Macron backs May over Russia

President Emmanuel Macron has offered his full support to Theresa May and said that France may take its own action against Russia after the poisoning of Sergei Skripal and his daughter in Salisbury. On a visit to Touraine on Thursday morning, the president was asked about the incident and he replied:

“Everything leads us to believe that responsibility is in fact attributable to Russia. I will announce in the coming days the measures that we intend to take.”

Macron is hosting German Chancellor Angela Merkel in Paris on Friday and it’s expected that the pair will make a joint announcement in which they reiterate their support for Britain. The president’s intervention came a few hours after France released a statement in which it stated:

“Since the start of the week, Britain has kept France closely informed of the evidence gathered by British investigators and of elements demonstrating Russian responsibility in the attack. France shares Britain’s assessment that there is no other plausible explanation and reiterates its solidarity with his ally.”

There was also a flurry of tweets overnight from the French Embassy in London, emphasising that “France’s solidarity with the U.K. is unquestionable”.

The series of supportive comments can be traced to an article that appeared in the Times in which the paper put an excitable spin on comments by Benjamin Griveaux, a government spokesman, who had told reporters on Wednesday that France was still investigating the claims. “We do not do fantasy politics on subjects so serious and so sensitive,” he said. “Once the elements are proven…that will be the time to decide. But we don’t begin by asking what we can do in case or if something might happen.”

If Griveaux was taking a cautious line on Wednesday the Foreign Minister Jean-Yves Le Drian was more bullish, expressing his “full confidence in the investigations that are being undertaken by our British partners”, and like his president intimating that there will a French response in the coming days.
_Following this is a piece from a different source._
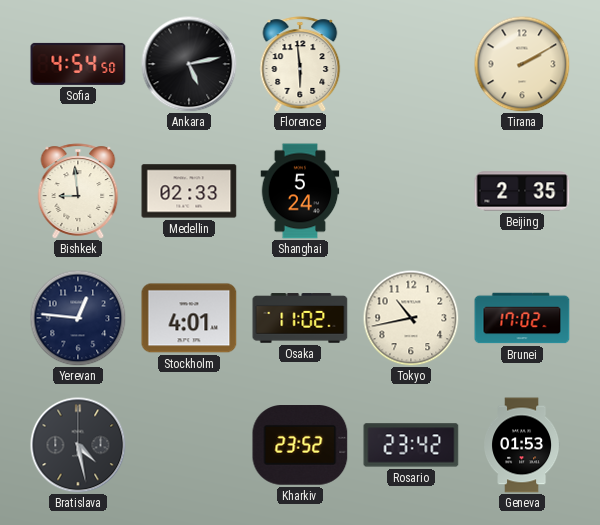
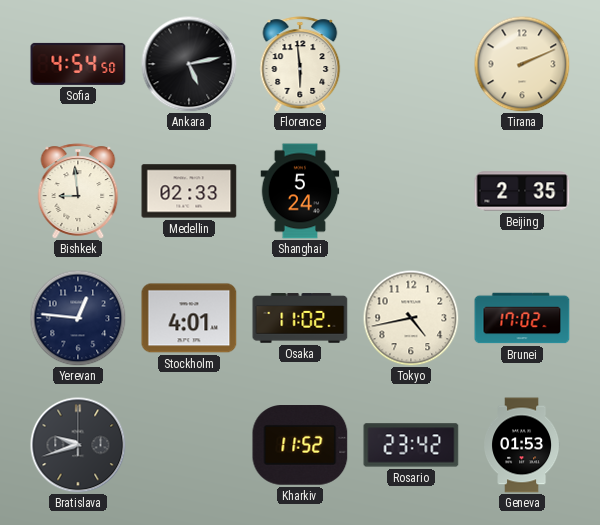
Tirana: 2:10 -> 2:11
Tokyo: 10:43 -> 4:43
Bratislava: 4:28 -> 9:42
Kharkiv: 23:52 -> 11:52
Although most of the French media has kept to reporting the facts rather than offering comment on the diplomatic crisis, Le Monde used its editorial on Thursday to call for a united global front against Russia. “In this affair the British government doesn’t just need the support of Westminster, as precious as it is,” said the left-wing paper, which noted with disappointment the failure of Jeremy Corbyn to condemn Russia. “It must also have, above all, the support of its allies. Because this is only the start. If the measures taken by London are to have any effect on the Kremlin it will be only if Moscow knows that other powers, all united, are ready to reinforce them…soft power has its limits when confronted with a country that doesn’t hesitate to assassinate its enemies or former agents in foreign territory.”